Dass Mercedes diesen größten Vorteil verloren haben könnte, glauben jedoch die wenigsten. "Unser Auto ist stark im Renntrimm und obwohl das Überholen hier schwierig ist, liegt noch ein langes Rennen vor uns, in dem viel passieren kann. Es wird entscheidend sein, gut auf die Reifen zu achten", sagt selbst Chefpessimist vom Dienst, Toto Wolff.

"Es wird hart, aber es ist nicht unmöglich", glaubt auch Hamilton - und kündigt bereits eine aggressive Gangart an. Noch einmal von Leclerc abspeisen lassen wie in Monza will sich der Weltmeister nicht.
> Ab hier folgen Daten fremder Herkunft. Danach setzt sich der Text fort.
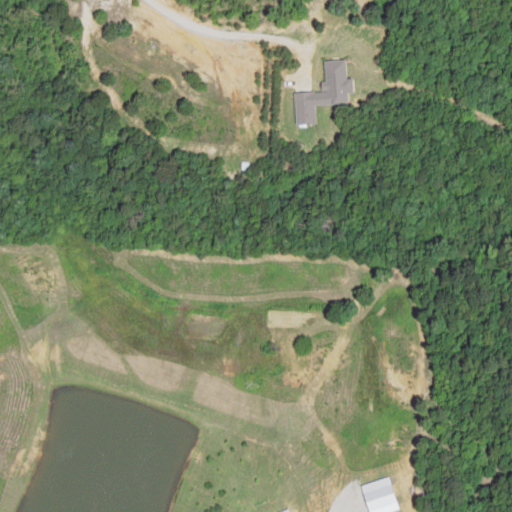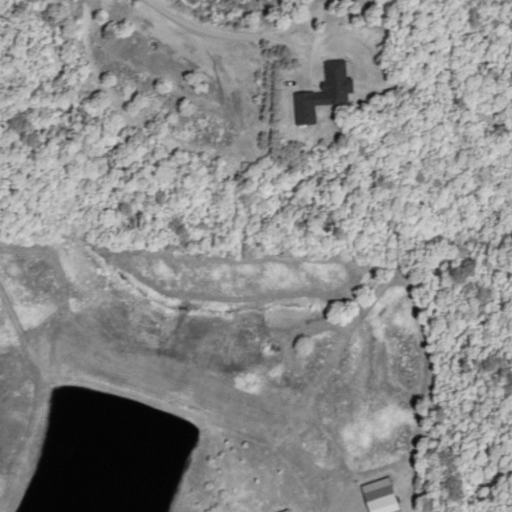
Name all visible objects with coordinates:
building: (306, 107)
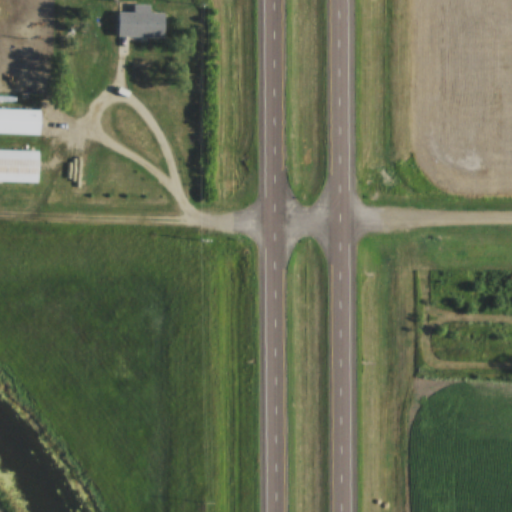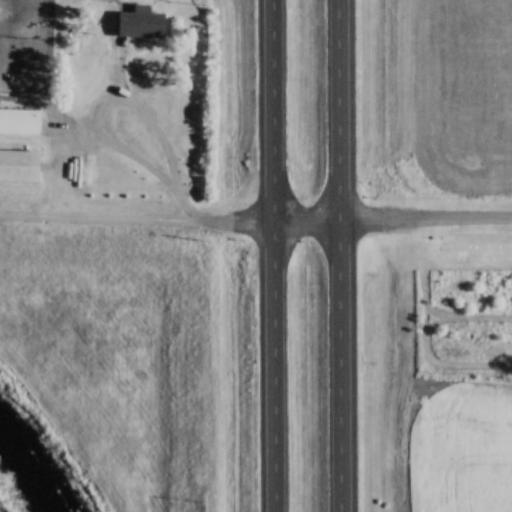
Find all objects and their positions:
building: (136, 22)
road: (260, 100)
road: (331, 101)
building: (18, 115)
building: (17, 164)
building: (130, 194)
road: (256, 200)
road: (261, 356)
road: (333, 357)
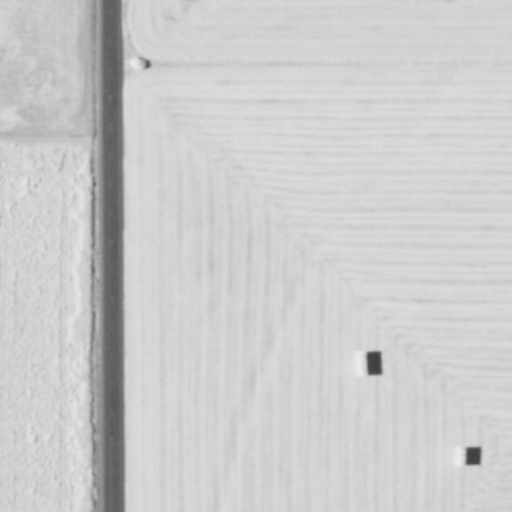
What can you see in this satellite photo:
crop: (325, 255)
road: (104, 256)
crop: (40, 257)
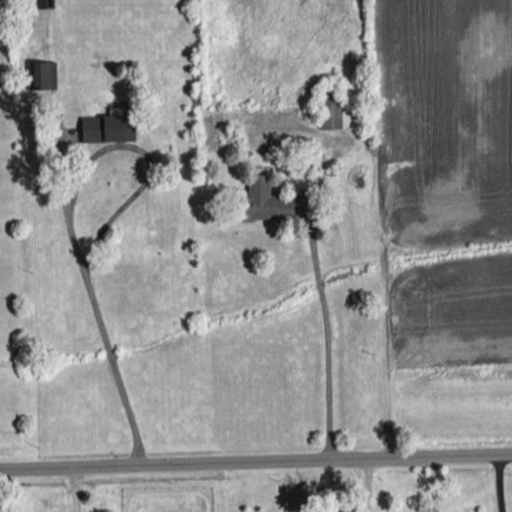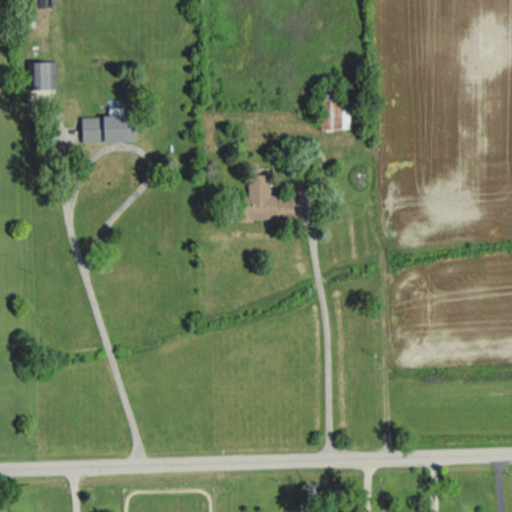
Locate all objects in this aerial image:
building: (43, 74)
building: (333, 114)
building: (106, 127)
building: (263, 201)
road: (70, 213)
road: (325, 332)
road: (256, 458)
road: (497, 481)
road: (432, 482)
road: (365, 483)
road: (73, 488)
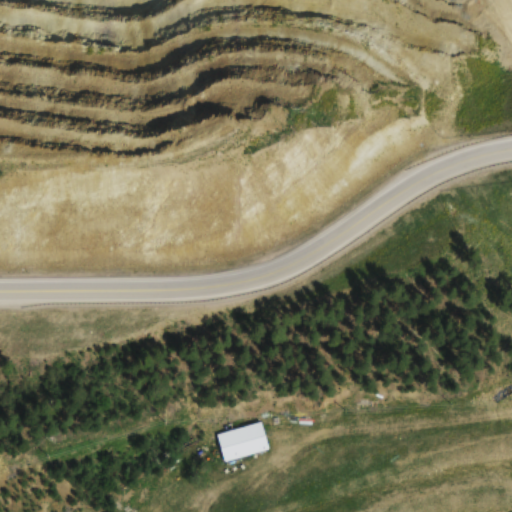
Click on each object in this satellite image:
quarry: (44, 30)
road: (271, 271)
building: (241, 443)
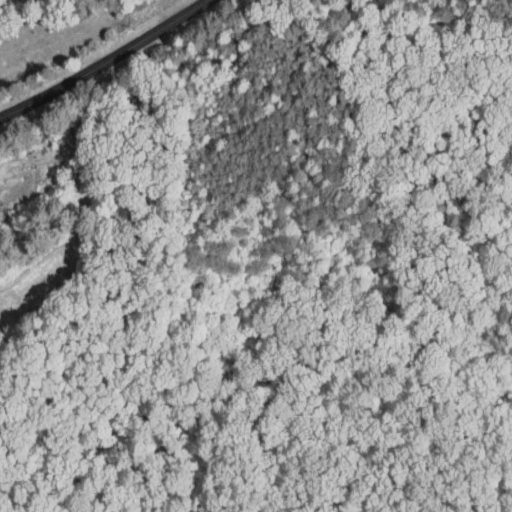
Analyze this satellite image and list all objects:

Und Leclerc selbst? Weiß genau, dass schon die beiden letzten Siege keine leichten waren. Und kann sich trotz der perfekten Ausgangslage noch immer keinen Ferrari-Coup in Singapur vorstellen. Nicht wirklich jedenfalls. "Dieses Wochenende haben wir nicht erwartet, auch nur in die Nähe dessen zu kommen, was wir heute geschafft haben", so Leclerc nach dem Qualifying. "Wenn wir den Sieg nach Hause bringen, das wäre verrückt!"